Je ne pense pas qu’il y ait de lien direct entre développement durable et justice sociale. Ce sont deux objectifs importants, mais qui ne découlent pas mécaniquement l’un de l’autre. En revanche, il existe de nombreuses questions où ces deux projets se rejoignent.

Une chose à souligner, en particulier, est que la croissance économique, laissée à elle-même, conduit à un isolement des personnes. La monnaie, déjà, est un outil qui permet d’éviter les discussions interminables de l’économie de troc. Et c’est tout l’outillage technique qui nous permet « d’économiser » nos contacts sociaux en nous « débrouillant » par nous-mêmes.

Des liens sociaux mis à mal

Il est possible, aujourd’hui, d’acheter en ligne quelque chose et de ne même pas apercevoir la personne qui, finalement, vient déposer le produit dans notre boîte aux lettres normalisée. Depuis plusieurs années, pour couronner le tout, la facilité des transports a conduit à éloigner les sites de production des lieux de consommation et, même, à éloigner les sites de production les uns des autres.
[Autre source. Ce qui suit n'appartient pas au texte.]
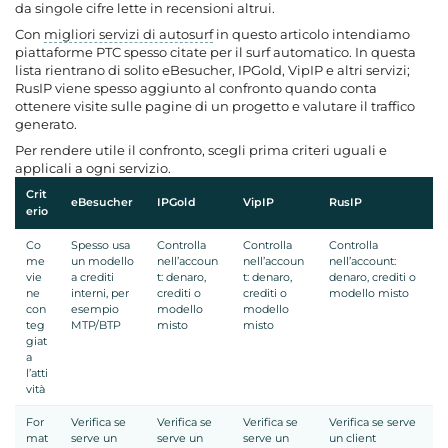
da singole cifre lette in recensioni altrui.
Con
migliori servizi di autosurf
in questo articolo intendiamo
piattaforme PTC spesso citate per il surf automatico. In questa
lista rientrano di solito eBesucher, IPGold, VipIP e altri servizi;
RusIP viene spesso aggiunto al confronto quando conta
ottenere visite sulle pagine di un progetto e valutare il traffico
generato.
Per rendere utile il confronto, scegli prima criteri uguali e
applicali a ogni servizio.
Crit
eBesucher
IPGold
VipIP
RusIP
erio
Co
Spesso usa
Controlla
Controlla
Controlla
me
un modello
nell’accoun
nell’accoun
nell’account:
vie
a crediti
t: denaro,
t: denaro,
denaro, crediti o
ne
interni, per
crediti o
crediti o
modello misto
con
esempio
modello
modello
teg
MTP/BTP
misto
misto
giat
a
l’atti
vità
For
Verifica se
Verifica se
Verifica se
Verifica se serve
mat
serve un
serve un
serve un
un client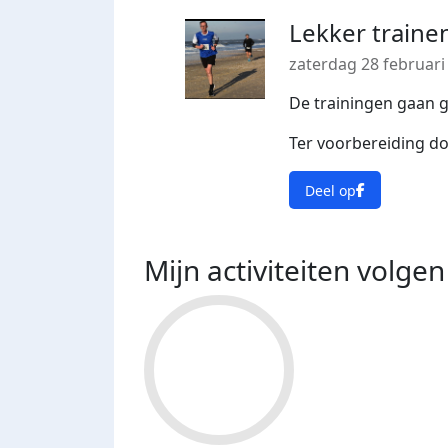
Lekker traine
zaterdag 28 februari
De trainingen gaan 
Ter voorbereiding d
Deel op
Mijn activiteiten volgen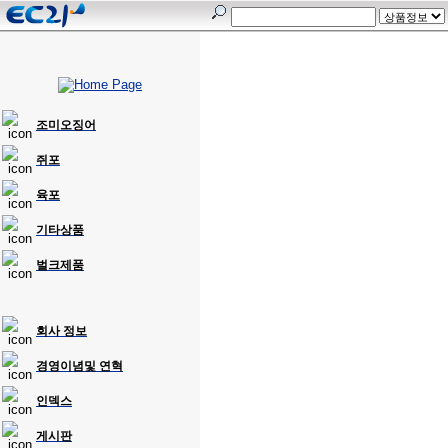
조미오징어
쥐포
육포
기타상품
벌크제품
회사 정보
경영이념및 연혁
인덱스
게시판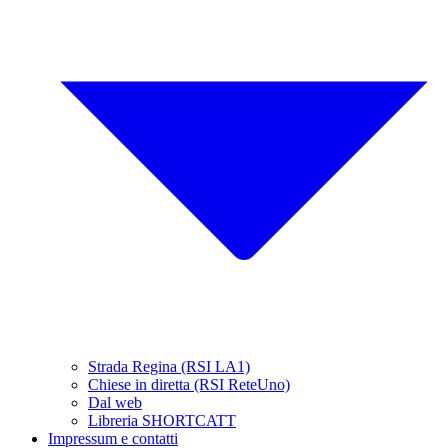
Strada Regina (RSI LA1)
Chiese in diretta (RSI ReteUno)
Dal web
Libreria SHORTCATT
Impressum e contatti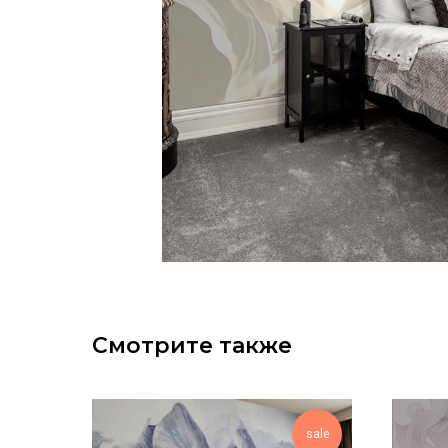
Смотрите также
sale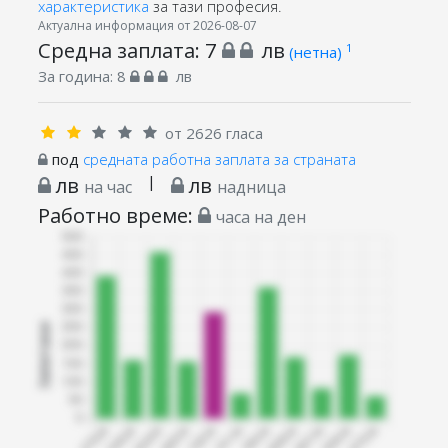
характеристика
за тази професия.
Актуална информация от 2026-08-07
Средна заплата:
7
лв
1
(нетна)
За година:
8
лв
от 2626 гласа
под
средната работна заплата за страната
лв
|
лв
на час
надница
Работно време:
часа на ден
Запитани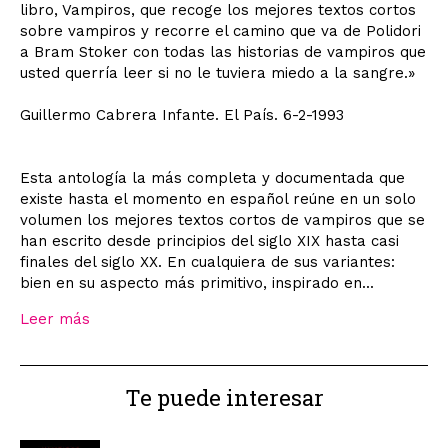
libro, Vampiros, que recoge los mejores textos cortos
sobre vampiros y recorre el camino que va de Polidori
a Bram Stoker con todas las historias de vampiros que
usted querría leer si no le tuviera miedo a la sangre.»
Guillermo Cabrera Infante. El País. 6-2-1993
Esta antología la más completa y documentada que
existe hasta el momento en español reúne en un solo
volumen los mejores textos cortos de vampiros que se
han escrito desde principios del siglo XIX hasta casi
finales del siglo XX. En cualquiera de sus variantes:
bien en su aspecto más primitivo, inspirado en...
Leer más
Te puede interesar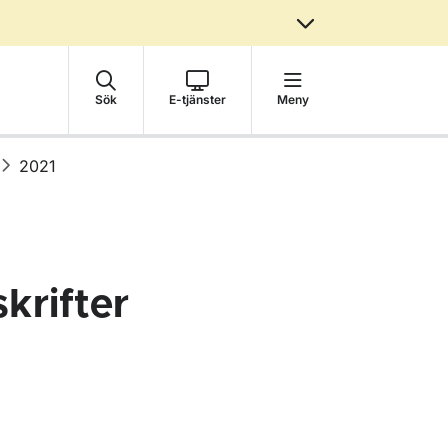
Sök
E-tjänster
Meny
2021
krifter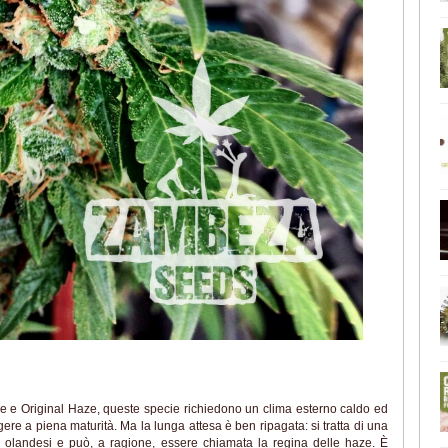
aze e Original Haze, queste specie richiedono un clima esterno caldo ed
gere a piena maturità. Ma la lunga attesa è ben ripagata: si tratta di una
p olandesi e può, a ragione, essere chiamata la regina delle haze. È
Une automobile, par exemple, est le résultat de chaînes d’approvisionnement qui s’étalent sur plusieurs pays.

Les conséquences sociales de ces évolutions sont majeures : isolement et détresse des individus, perte de maîtrise sur sa destinée, difficulté à percevoir le sens de son travail, fragilisation des couches sociales (employés et ouvriers qualifiés) dont le métier est englouti par les innovations technologiques.

Or, travailler à la transition écologique permet d’aller à rebours de ces évolutions. D’une manière évidente, et pour commencer, la diminution de l’énergie grise, consommée pendant la phase de production d’un bien, passe par une production plus locale. Mais il y a d’autres phénomènes auxquels on pense moins.

Aller au plus près

Tous les mouvements « slow », ou les associations qui se préoccupent de transition écologique, se sont rendu compte que les exigences environnementales supposaient une mobilisation renouvelée des liens sociaux de proximité. Faire réparer un vêtement ou un objet est considérablement plus facile si on porte le bien à réparer chez quelqu’un à qui on peut expliquer ce qui ne va pas. De même, le recyclage est d’autant plus pertinent qu’il s’insère dans un cycle court, dans un voisinage pas trop éloigné. Et si on veut éviter d’avoir recours à une prestation formatée, et coûteuse en carbone, on a tout intérêt à être au courant des compétences (bénévoles ou marchandes) qui existent près de chez soi. Au passage, tout cela permet de trouver un nouveau créneau pour les employés et ouvriers disqualifiés par la production hautement technologisée.

Par ailleurs, et pour tout ce qui concerne les changements de comportement, rendus nécessaires par les exigences écologiques, l’apprentissage collectif est un des meilleurs moyens pour y parvenir sans culpabilité, découragement ou sentiment d’impuissance. Dans ce domaine aussi, la solidarité et l’éducation populaire sont et seront des ressources indispensables, et les membres de la FEP auront un rôle à y jouer.

En résumé, et alors que, depuis des dizaines d’années, la proximité est apparue aux investisseurs, et aux bureaux d’études qui conçoivent de nouveaux services, comme une entrave et une complication gênante, on pourrait redécouvrir qu’elle est une ressource indispensable pour inventer un mode de développement qui ne nous précipite pas dans l’abîme. C’est une occasion de redécouvrir que la solidarité est plus que l’équité : elle est ce que l’on décide de faire ensemble en se soutenant les uns les autres.